CHP Sivas Ali Akyıldız: Sayın Bakan, arkadaşlarımız da çok detaylı bir şekilde söyledi ama bu konuda ben de en azından tutanaklara geçsin diye aynı endişeyi ve aynı sorunları burada dile getirmek istiyorum.

Zaten çiftçimiz çok büyük sıkıntı ve mağduriyet içerisinde. Zaten şu anda da borcunu borç alarak ödüyor. Örnek vereyim, şimdi vereyim hatta. İşte, ZiraatBankasına ya da tarım krediye olan borcunu gidip Denizbank tan borç alarak gidiyor, oraya borçlanıyor, diğer tarafın borcunu kapatıyor. Şimdi, bu mağdur çiftçimize bir de icra sopasını gösteriyoruz.

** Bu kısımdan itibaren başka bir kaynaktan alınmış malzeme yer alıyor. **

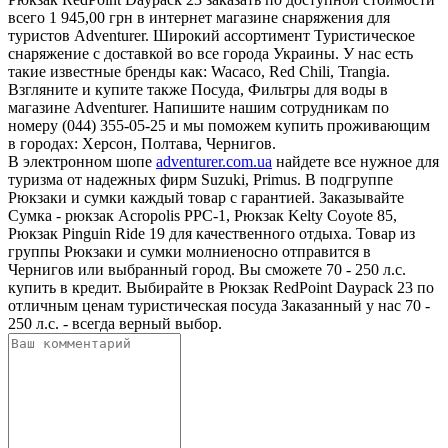
всего 1 945,00 грн в интернет магазине снаряжения для
туристов Adventurer. Широкий ассортимент Туристическое
снаряжение с доставкой во все города Украины. У нас есть
такие известные бренды как: Wacaco, Red Chili, Trangia.
Взгляните и купите также Посуда, Фильтры для воды в
магазине Adventurer. Напишите нашим сотрудникам по
номеру (044) 355-05-25 и мы поможем купить проживающим
в городах: Херсон, Полтава, Чернигов.
В электронном шопе
adventurer.com.ua
найдете все нужное для
туризма от надежных фирм Suzuki, Primus. В подгруппе
Рюкзаки и сумки каждый товар с гарантией. Заказывайте
Сумка - рюкзак Acropolis РРС-1, Рюкзак Kelty Coyote 85,
Рюкзак Pinguin Ride 19 для качественного отдыха. Товар из
группы Рюкзаки и сумки молниеносно отправится в
Чернигов или выбранный город. Вы сможете 70 - 250 л.с.
купить в кредит. Выбирайте в Рюкзак RedPoint Daypack 23 по
отличным ценам туристическая посуда Заказанный у нас 70 -
250 л.с. - всегда верный выбор.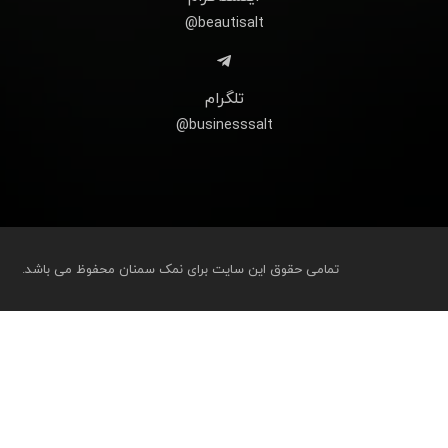
beautisalt@
تلگرام
businesssalt@
تمامی حقوق این سایت برای نمک سمنان محفوظ می باشد.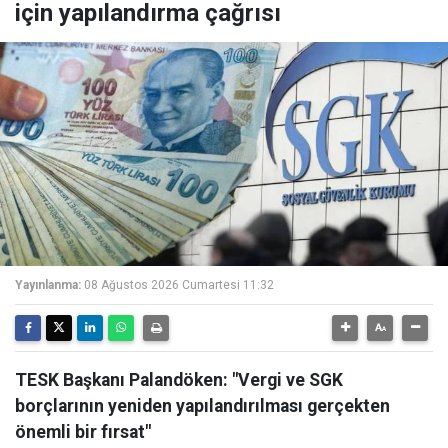
için yapılandırma çağrısı
Yayınlanma:
08 Ağustos 2026 Cumartesi 11:32
TESK Başkanı Palandöken: "Vergi ve SGK
borçlarının yeniden yapılandırılması gerçekten
önemli bir fırsat"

Zaten çiftçi mağdur, çiftçi perişan.

Şimdi, bir de ödeyemeyeceği –demin arkadaşım da anlattı- aylık kullansın ya da kullanmasın… 150 liraya falan yakın değil mi aylık?

Yani kullansa da kullanmasa da aylık bu parayı “Öde.” diyoruz çiftçiye. E, nereden ödeyecek? Çiftçi zaten belli dönemlerde hasat harman yapıyor, belli dönemlerde ürünü değerlendiriyor, o dönemde eline para geçiyor. Elinde olmayan parayı şimdi icra yoluyla, icra baskısıyla, icra sopasıyla çiftçinin elinden bu parayı alacağız.

Nasıl alacağız? İleriki maddelerde gelecek, efendim, çiftçiye verdiğimiz desteklemeyi DSİ’nin borcuna mahsup edeceğiz. Yok böyle bir şey. Hep söylüyoruz, Tarım Kanunu Madde 21, yüzde 1 destekleme veriyoruz mu? Vermiyoruz. Şu ana kadar verdik mi?

Vermedik. Yüzde 1 yeter mi, o da ayrı bir tartışma konusu, onu da ayrı konuşalım ama yüzde 1 zaten yetmez Ha, yetmediği gibi kanuna koyduğumuz desteklemenin şu ana kadar binde 5'ini ödedik, yüzde 1 hiç ödenmedi bugüne kadar. E, şimdi çiftçi zaten perişan, çiftçiyi desteklemiyoruz ve çiftçiyi desteklediğimiz çok cüzi rakamı da icra yoluyla gidip elinden parayı alacağız.

MHP Mersin Milletvekili Baki Şimşek: Sayın Bakanım, tabii kâğıt üzerinde verilen desteklerle veya çiftçinin durumuyla ilgili sabaha kadar konuşsak burada herkes kendince haklıdır. Elbette yapılan destekler var. Yalnız ben şunu soruyorum, ben de bir çiftçiyim, çiftçilik yapıyorum: Şu anda çiftçinin ipoteksiz bir tarlası var mı? Gidin, bütün bölgeleri araştırın veya arayın Ziraat Bankası Genel Müdürünü, çiftçinin borcu kaç milyar dolar? Yani her şeyi kıyaslarken 2002 -2017, bunu da kıyaslayalım.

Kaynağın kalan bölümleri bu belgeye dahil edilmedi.